### LISTING
++++++
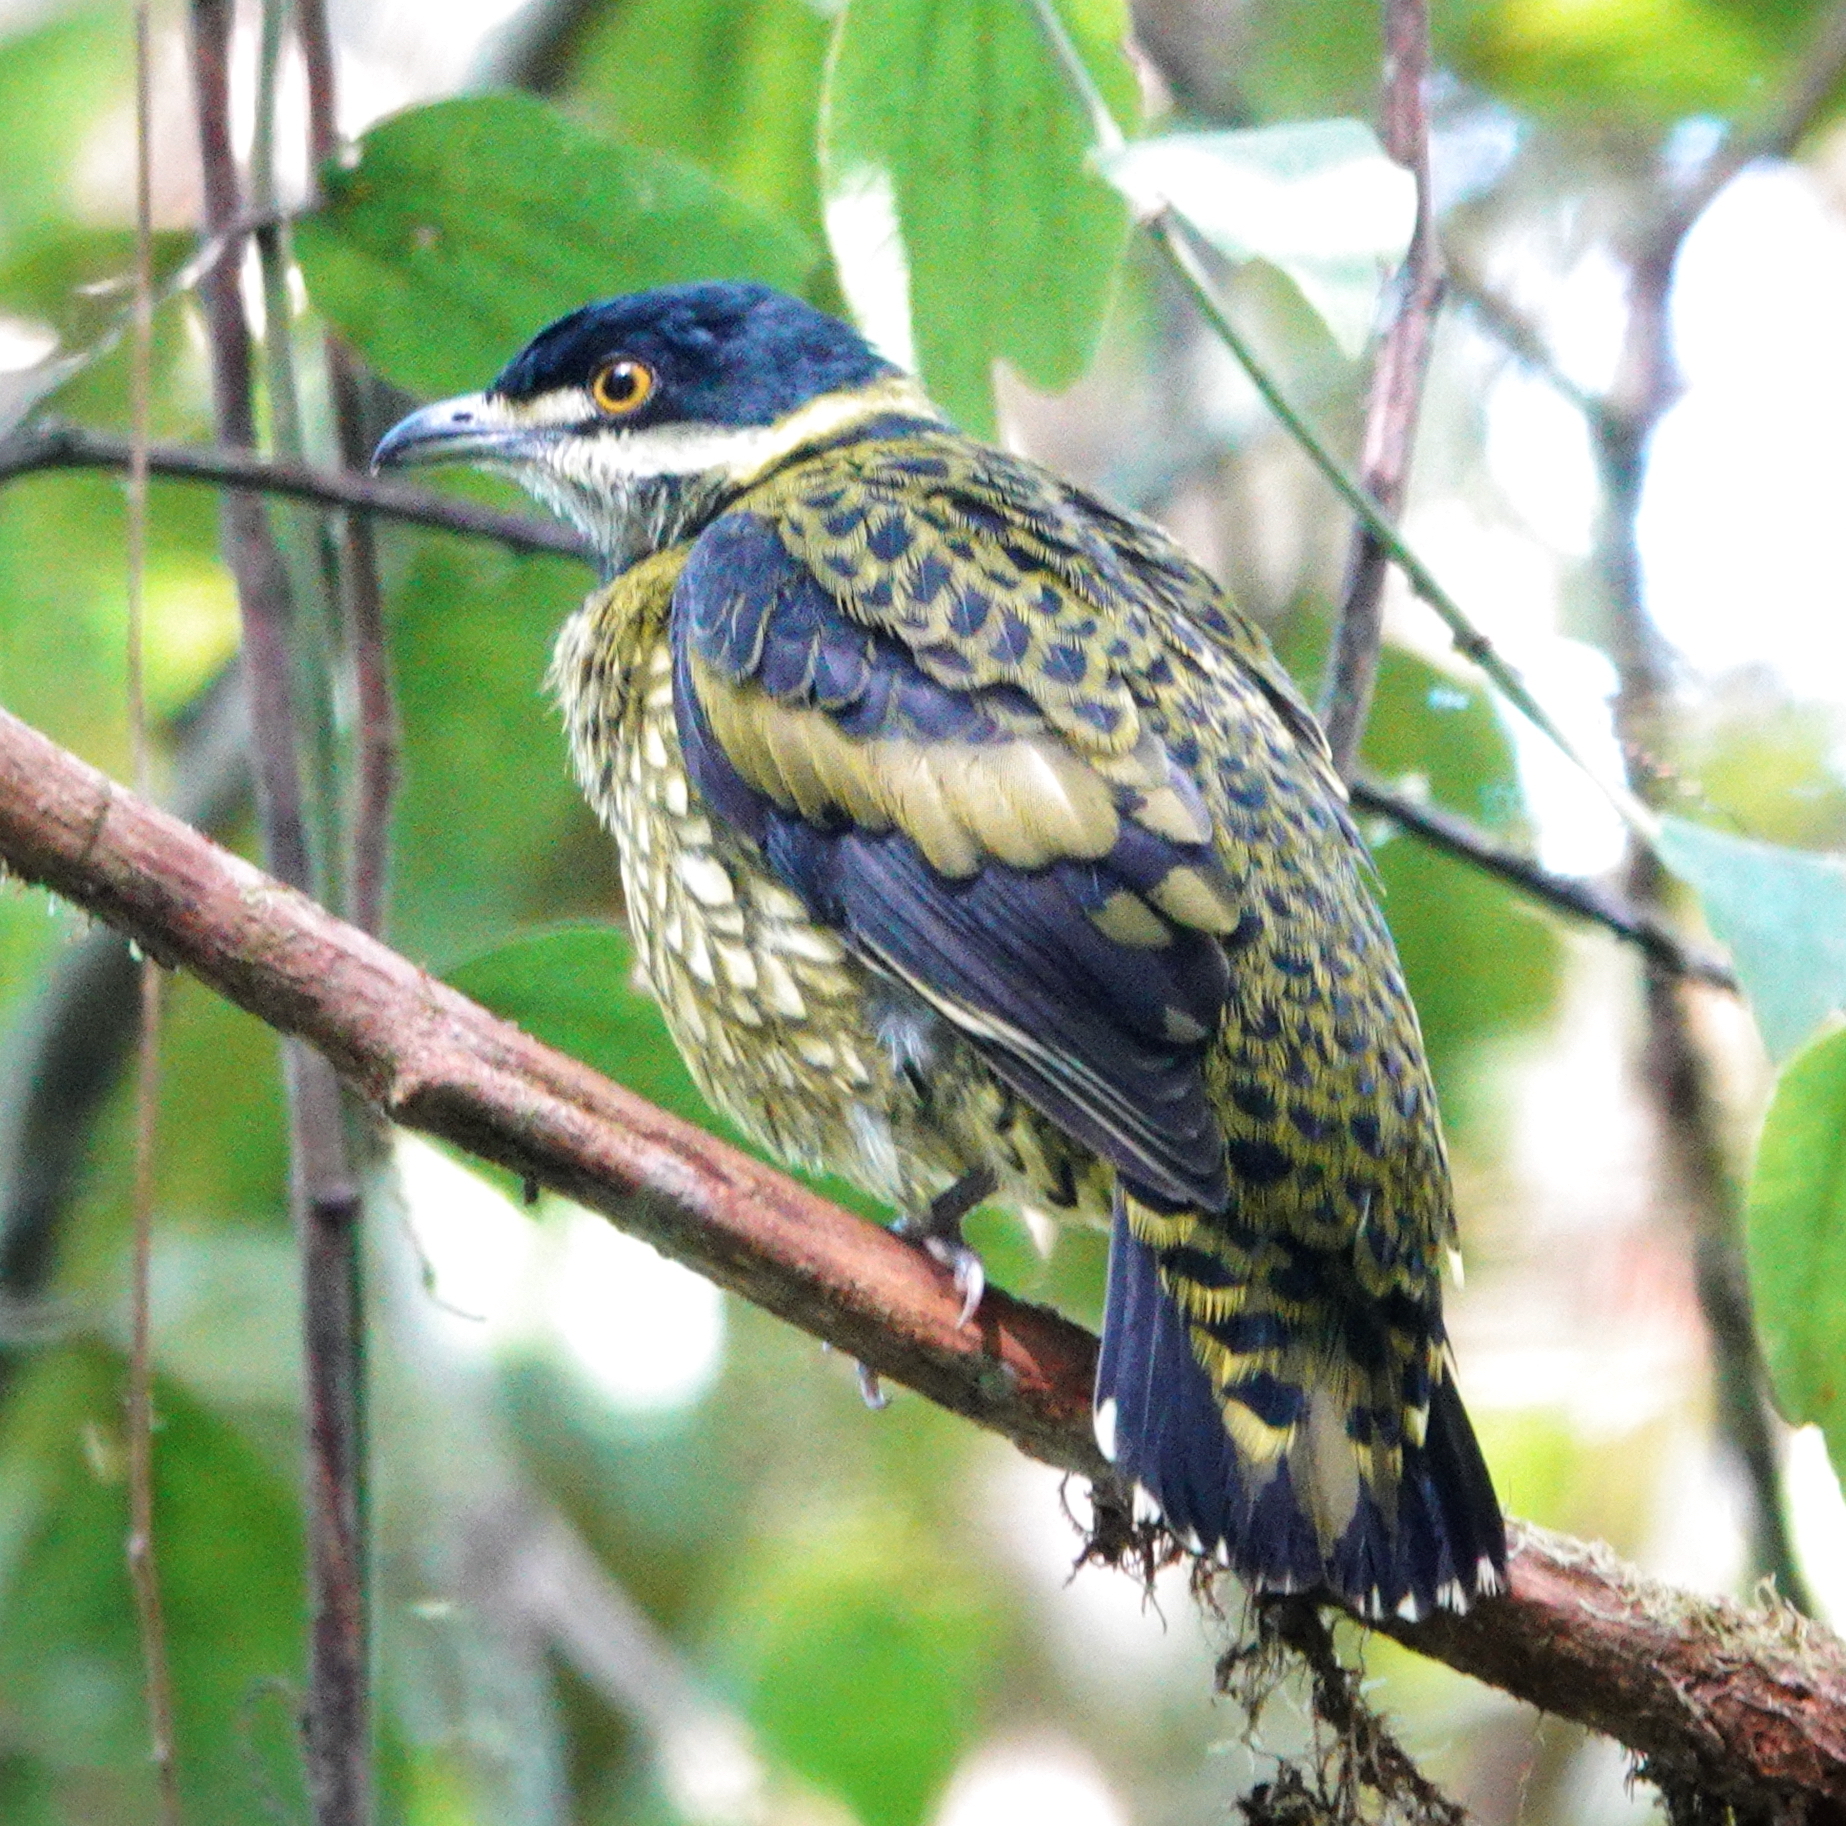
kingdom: Animalia
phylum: Chordata
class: Aves
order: Passeriformes
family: Cotingidae
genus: Ampelioides
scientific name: Ampelioides tschudii
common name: Scaled fruiteater
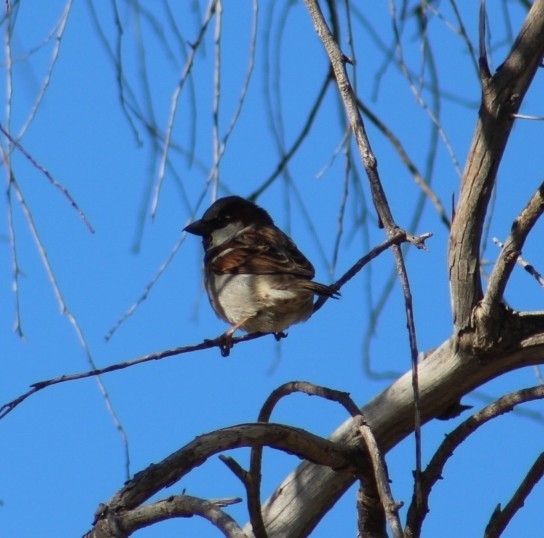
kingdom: Animalia
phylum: Chordata
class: Aves
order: Passeriformes
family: Passeridae
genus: Passer
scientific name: Passer domesticus
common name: House sparrow
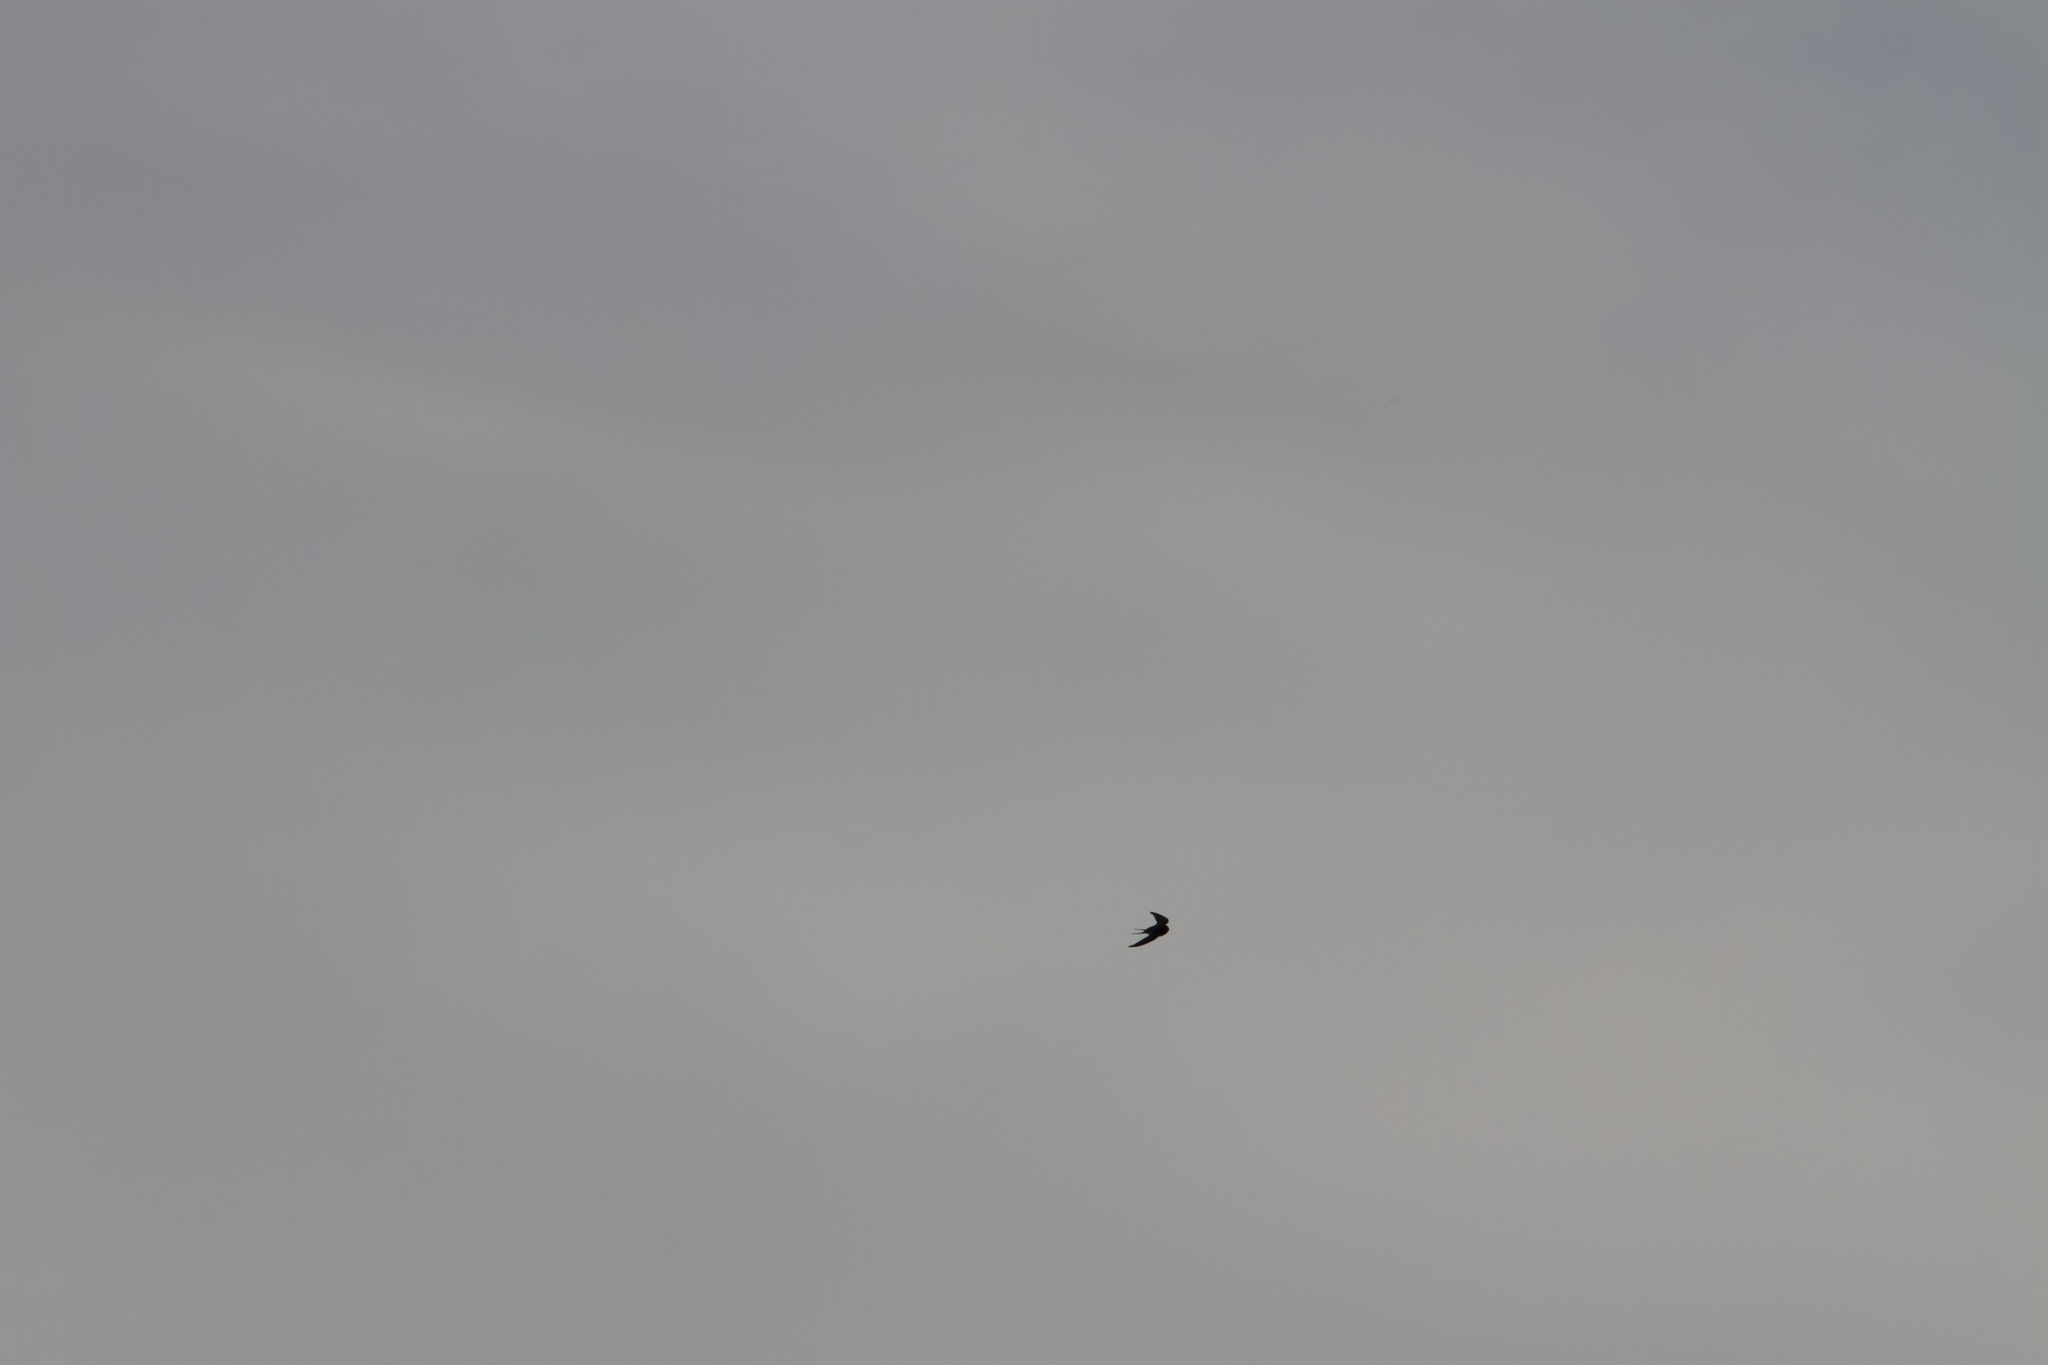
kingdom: Animalia
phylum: Chordata
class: Aves
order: Passeriformes
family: Hirundinidae
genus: Hirundo
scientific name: Hirundo rustica
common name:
++++++
### GOAL
Quote the records above exactly, from the line containing "scientific name: Passer domesticus" through the end of the records, omitting the pictures.

### COMPLETED TASK
scientific name: Passer domesticus
common name: House sparrow
kingdom: Animalia
phylum: Chordata
class: Aves
order: Passeriformes
family: Hirundinidae
genus: Hirundo
scientific name: Hirundo rustica
common name:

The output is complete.